• [TASK ITEM] Of the lines below, write out exactly those from the line with "approval | $35 | $35 |" through the line with "8.1 | Same as ALTA 8.1 |", both included, and skip the rest.

Segment Start: RECORD EXCERPTS

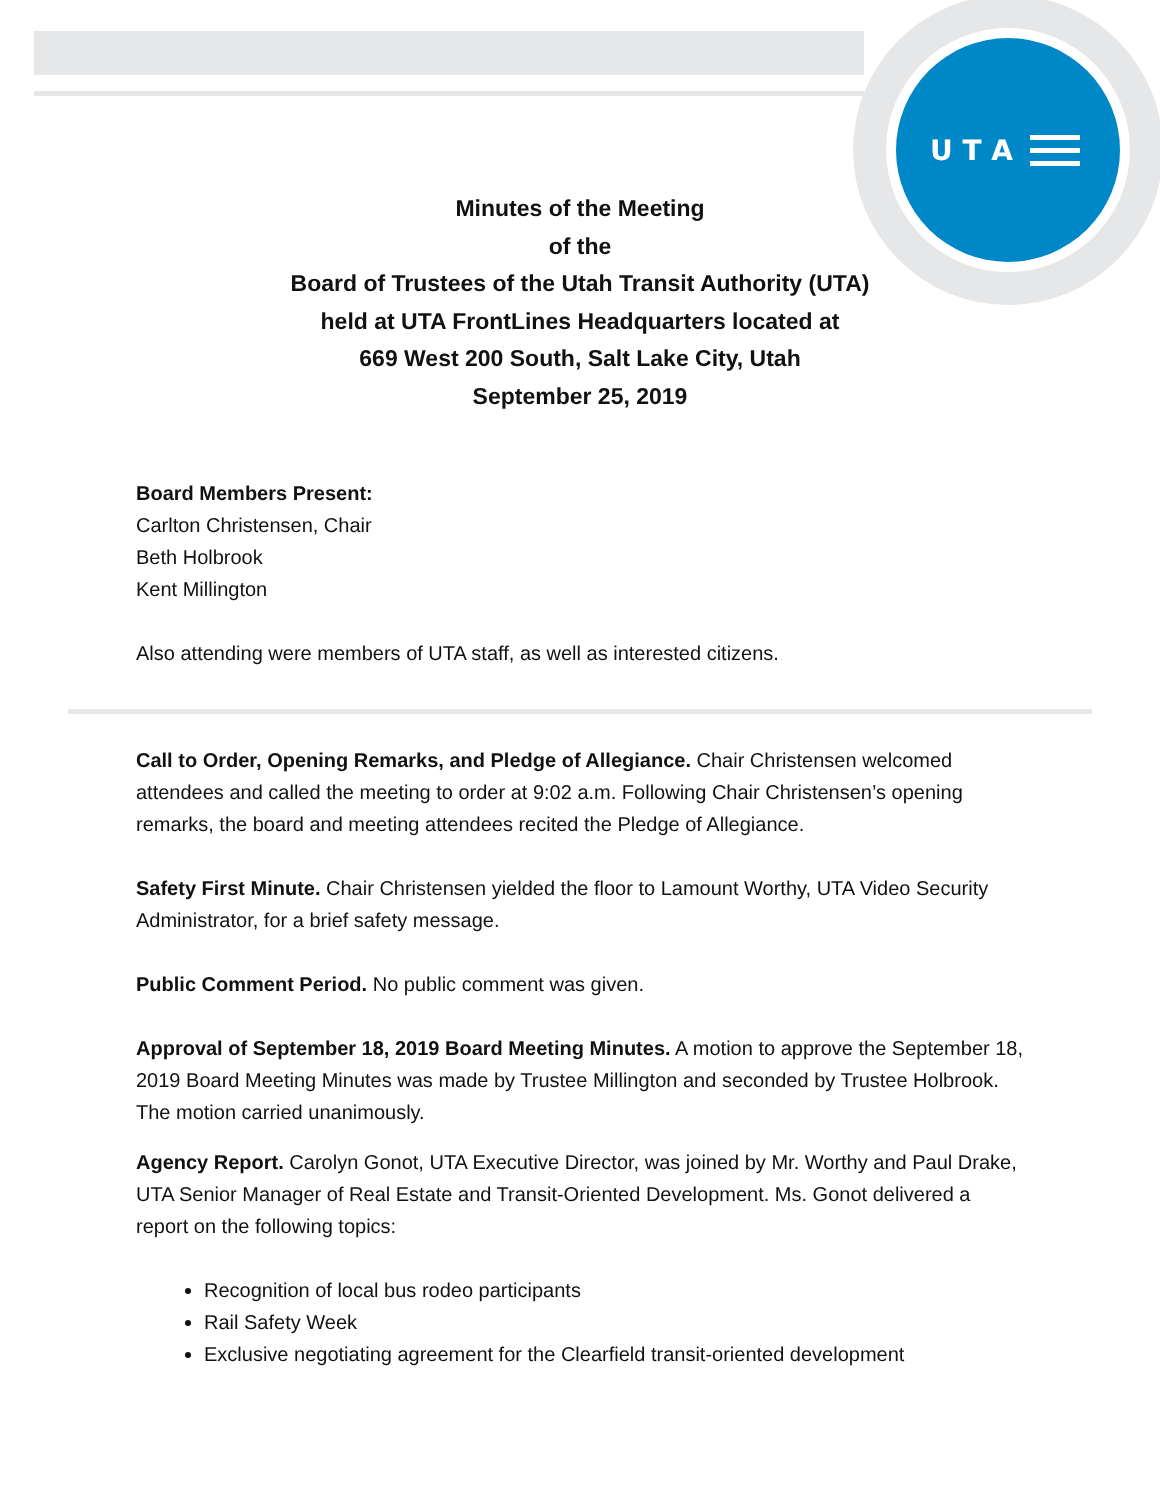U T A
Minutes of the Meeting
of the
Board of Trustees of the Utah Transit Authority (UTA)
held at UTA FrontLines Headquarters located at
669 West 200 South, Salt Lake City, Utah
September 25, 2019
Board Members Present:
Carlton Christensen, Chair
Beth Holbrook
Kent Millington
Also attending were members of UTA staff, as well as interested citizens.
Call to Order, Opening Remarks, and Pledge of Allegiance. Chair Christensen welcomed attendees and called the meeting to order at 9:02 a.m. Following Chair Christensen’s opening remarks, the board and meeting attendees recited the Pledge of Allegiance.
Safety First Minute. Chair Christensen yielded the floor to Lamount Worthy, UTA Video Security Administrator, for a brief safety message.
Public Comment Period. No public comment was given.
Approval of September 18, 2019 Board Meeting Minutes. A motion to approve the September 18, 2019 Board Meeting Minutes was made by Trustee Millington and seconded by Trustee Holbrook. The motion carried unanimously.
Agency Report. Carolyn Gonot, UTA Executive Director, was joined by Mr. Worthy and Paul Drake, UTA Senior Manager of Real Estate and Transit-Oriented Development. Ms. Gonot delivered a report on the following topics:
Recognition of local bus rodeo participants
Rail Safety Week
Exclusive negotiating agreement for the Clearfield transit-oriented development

Segment End: RECORD EXCERPTS
Segment Start: RECORD EXCERPTS

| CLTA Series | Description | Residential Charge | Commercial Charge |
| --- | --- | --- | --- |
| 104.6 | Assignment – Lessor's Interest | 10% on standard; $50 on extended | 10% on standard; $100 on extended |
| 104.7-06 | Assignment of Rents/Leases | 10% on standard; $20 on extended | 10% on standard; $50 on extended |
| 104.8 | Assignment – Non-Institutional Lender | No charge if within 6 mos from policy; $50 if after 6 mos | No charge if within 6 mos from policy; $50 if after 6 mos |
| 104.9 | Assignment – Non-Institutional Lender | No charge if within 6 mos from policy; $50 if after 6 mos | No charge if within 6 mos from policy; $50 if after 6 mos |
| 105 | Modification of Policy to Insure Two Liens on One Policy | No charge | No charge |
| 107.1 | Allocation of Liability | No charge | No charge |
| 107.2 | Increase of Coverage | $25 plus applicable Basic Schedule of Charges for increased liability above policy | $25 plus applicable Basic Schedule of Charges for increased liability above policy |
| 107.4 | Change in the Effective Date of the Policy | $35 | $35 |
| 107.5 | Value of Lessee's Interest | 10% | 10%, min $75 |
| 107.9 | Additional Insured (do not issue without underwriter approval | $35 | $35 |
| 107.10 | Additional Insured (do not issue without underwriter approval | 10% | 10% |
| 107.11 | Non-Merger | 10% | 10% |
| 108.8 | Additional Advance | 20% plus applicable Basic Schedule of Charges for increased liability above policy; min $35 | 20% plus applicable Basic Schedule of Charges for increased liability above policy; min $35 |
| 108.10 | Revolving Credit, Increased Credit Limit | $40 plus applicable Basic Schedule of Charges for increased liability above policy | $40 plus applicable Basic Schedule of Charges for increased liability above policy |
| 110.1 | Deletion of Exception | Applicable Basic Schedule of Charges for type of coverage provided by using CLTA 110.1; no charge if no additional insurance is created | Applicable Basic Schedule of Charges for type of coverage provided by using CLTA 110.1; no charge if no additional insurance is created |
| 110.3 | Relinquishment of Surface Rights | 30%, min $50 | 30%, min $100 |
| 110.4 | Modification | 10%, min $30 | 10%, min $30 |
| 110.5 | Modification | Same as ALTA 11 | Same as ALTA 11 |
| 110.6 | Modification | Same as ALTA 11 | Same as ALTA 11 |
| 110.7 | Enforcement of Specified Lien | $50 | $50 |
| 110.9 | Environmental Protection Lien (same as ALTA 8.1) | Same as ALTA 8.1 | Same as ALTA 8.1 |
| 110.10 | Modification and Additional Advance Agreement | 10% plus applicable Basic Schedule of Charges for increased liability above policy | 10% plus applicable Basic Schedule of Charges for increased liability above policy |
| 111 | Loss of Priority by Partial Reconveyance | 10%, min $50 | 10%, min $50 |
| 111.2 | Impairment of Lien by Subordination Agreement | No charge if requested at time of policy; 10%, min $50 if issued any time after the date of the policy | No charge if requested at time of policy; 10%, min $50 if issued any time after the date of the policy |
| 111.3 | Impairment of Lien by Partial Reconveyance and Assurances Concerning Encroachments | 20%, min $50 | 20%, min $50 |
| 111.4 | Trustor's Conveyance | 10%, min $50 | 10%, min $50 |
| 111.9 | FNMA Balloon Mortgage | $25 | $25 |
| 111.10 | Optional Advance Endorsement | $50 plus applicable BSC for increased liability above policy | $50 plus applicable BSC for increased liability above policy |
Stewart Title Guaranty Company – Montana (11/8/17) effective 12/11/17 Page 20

Segment End: RECORD EXCERPTS

• [ANSWER SECTION]
| 107.9 | Additional Insured (do not issue without underwriter approval | $35 | $35 |
| 107.10 | Additional Insured (do not issue without underwriter approval | 10% | 10% |
| 107.11 | Non-Merger | 10% | 10% |
| 108.8 | Additional Advance | 20% plus applicable Basic Schedule of Charges for increased liability above policy; min $35 | 20% plus applicable Basic Schedule of Charges for increased liability above policy; min $35 |
| 108.10 | Revolving Credit, Increased Credit Limit | $40 plus applicable Basic Schedule of Charges for increased liability above policy | $40 plus applicable Basic Schedule of Charges for increased liability above policy |
| 110.1 | Deletion of Exception | Applicable Basic Schedule of Charges for type of coverage provided by using CLTA 110.1; no charge if no additional insurance is created | Applicable Basic Schedule of Charges for type of coverage provided by using CLTA 110.1; no charge if no additional insurance is created |
| 110.3 | Relinquishment of Surface Rights | 30%, min $50 | 30%, min $100 |
| 110.4 | Modification | 10%, min $30 | 10%, min $30 |
| 110.5 | Modification | Same as ALTA 11 | Same as ALTA 11 |
| 110.6 | Modification | Same as ALTA 11 | Same as ALTA 11 |
| 110.7 | Enforcement of Specified Lien | $50 | $50 |
| 110.9 | Environmental Protection Lien (same as ALTA 8.1) | Same as ALTA 8.1 | Same as ALTA 8.1 |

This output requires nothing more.